Endocrine Abstracts

Introduction: Langerhans cell histiocytosis (LCH) is a proliferative disease that origins from dentritic cell family. LCH most commonly affects bones and skin, but it can also involve the other systems and organs. Lytic bone lesions are the most common findings in LCH, LCH can involve any bone; the most common sites are skull and femur. In rare case, lytic osseous lesions occur in the spine. Diabetes insipidus (DI) is the most frequent endocrine abnormality associated with LCH and it can occur prior to, concomitant with or after the diagnosis of LCH. Here, we report a rare case of LCH at spinal vertebra in an adult patient with present neurological deficits.
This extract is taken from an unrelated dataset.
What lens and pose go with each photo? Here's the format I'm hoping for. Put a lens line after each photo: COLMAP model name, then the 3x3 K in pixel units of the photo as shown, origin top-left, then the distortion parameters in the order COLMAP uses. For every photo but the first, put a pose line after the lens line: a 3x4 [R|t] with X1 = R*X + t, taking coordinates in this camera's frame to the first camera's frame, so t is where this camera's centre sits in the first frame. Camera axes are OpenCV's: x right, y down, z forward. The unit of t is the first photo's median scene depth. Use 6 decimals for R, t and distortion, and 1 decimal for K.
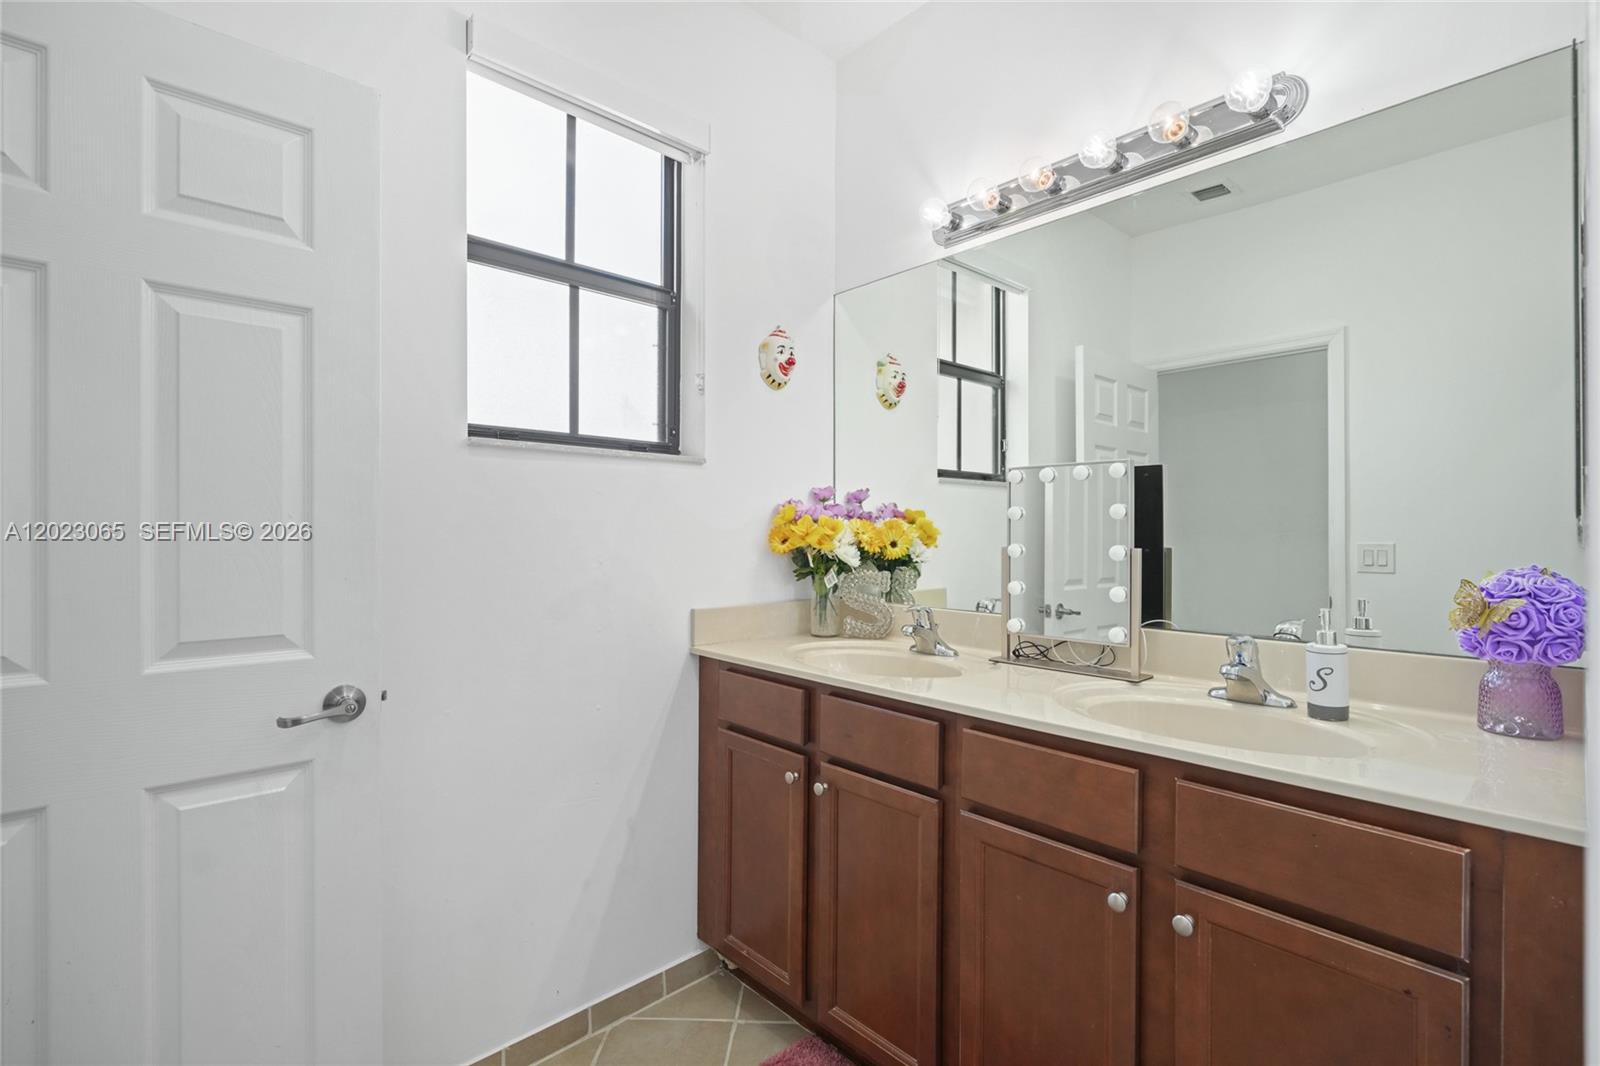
lens RADIAL K [[739.5, 0, 798.2], [0, 739.5, 529.4], [0, 0, 1]] dist [0.005541, 0.000479]
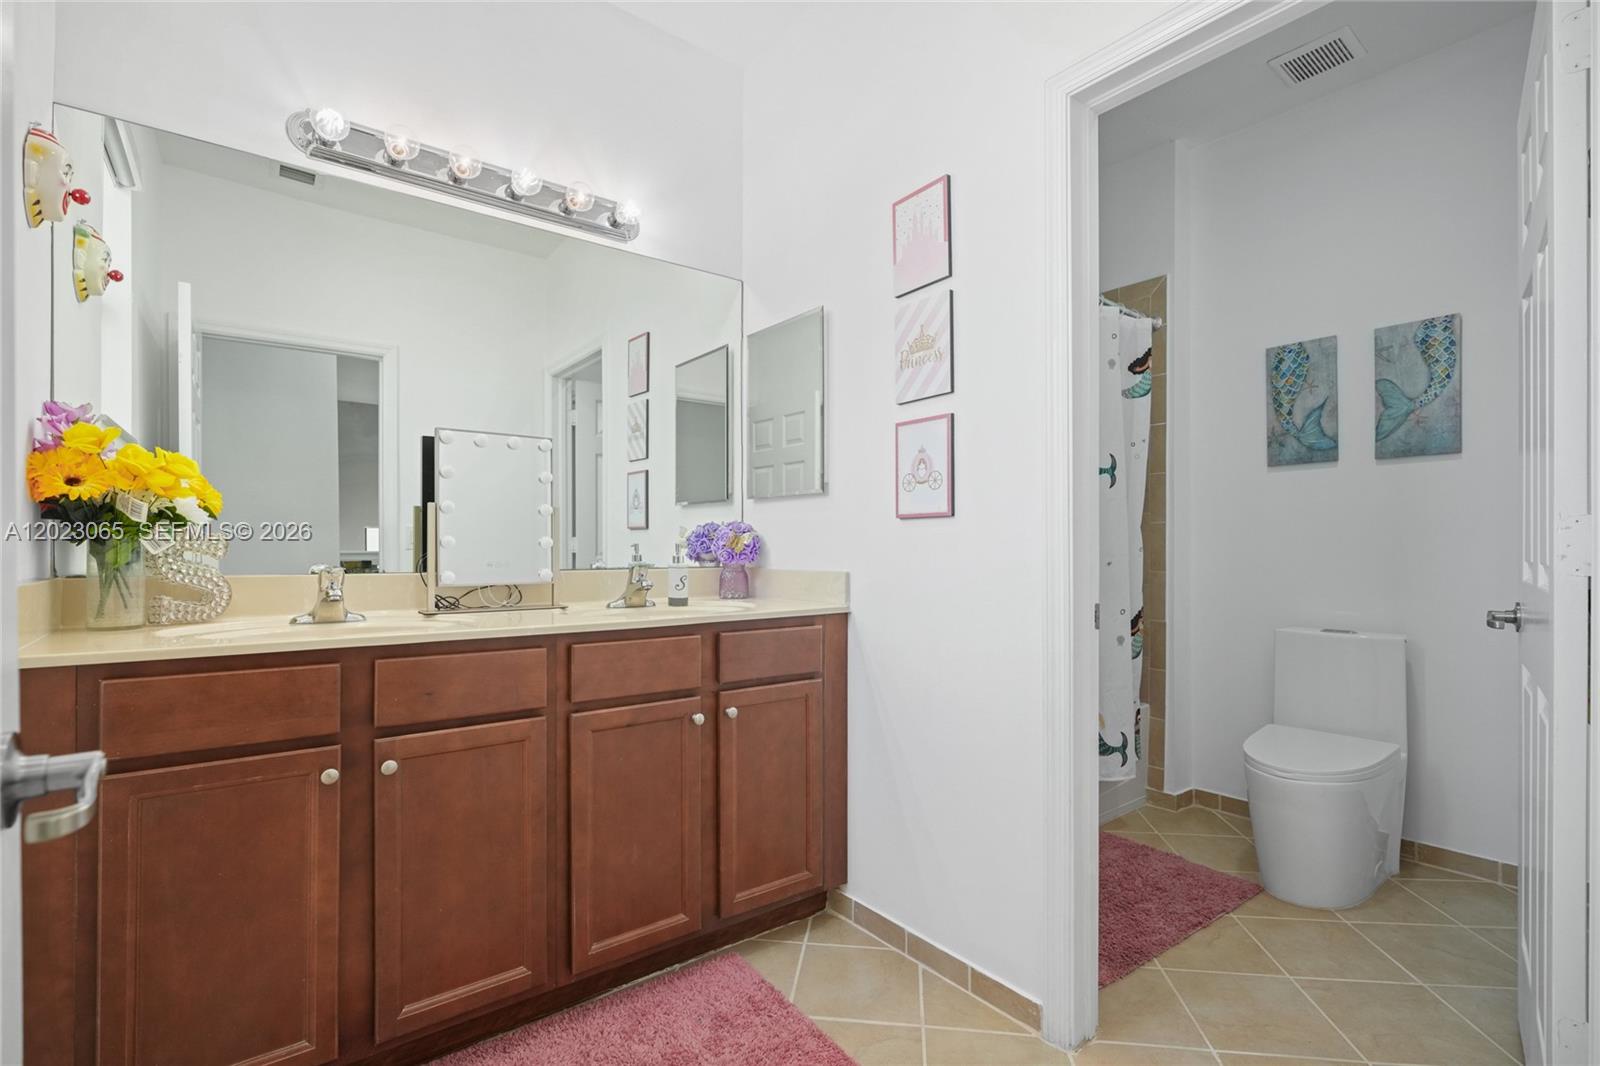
lens RADIAL K [[739.5, 0, 798.9], [0, 739.5, 544.6], [0, 0, 1]] dist [0.005541, 0.000479]
pose [[0.093208, 0.002408, 0.995644, -0.927051], [-0.007052, 0.999974, -0.001758, 0.105737], [-0.995622, -0.006858, 0.093222, 0.524525]]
Case Report: A 33-year-old woman presented with 3 months history of back pain, weakness in the lower extremities and unable to walk for 2 days. She had no history of fever, weight loss. The patient’s medical history was unremarkable for trauma or other bone diseases. Three years before admission, the patient was diagnosed with central DI and desmopressin treatment was started. The etiologic cause of DI could not be found. On physical examinations, she rated the back pain as visual analogue scale 8 and localized tenderness over the C7-T1 spinous process was showed. Muscle strength in lower limbs was slightly decreased (3-4/5). Pathological reflexes were negative for both legs. And there were no sensory abnormalities. Her body temperature was normal, and there was no inflammatory focus in other systems. Laboratory tests including blood cell count, serum electrolytes, renal and liver function tests, erythrocyte sedimentation rate, and C-reactive protein did not reveal any abnormalities. Computed tomography showed a defined osteolytic lesion involving the the vertebral body C7, T1 and L2. Magnetic resonance imaging revealed a continuous enhancing epidural lesion located C7-T1 level with spinal cord compression. Because of motor weakness, and cord compression, the patient underwent posterior laminectomy. Histopathological examination showed that neoplastic cells which were positive for S-100, CD 68 and CD-1a. These features confirmed the diagnosis of LCH. After surgery, the patient showed a progressive improvement in motor function. The patient underwent chemotherapy with prednisolone and vinblastine.

Conclusion: We reported a rare case of adult spinal LCH with epidural involvement and neurological compression. The patient was treated succesfully vertebral resection and chemotherapy. Although extremely rare, LCH should be considered when there are epidural lesions with spinal cord compression in adults and it can be seen years after DI diagnosis.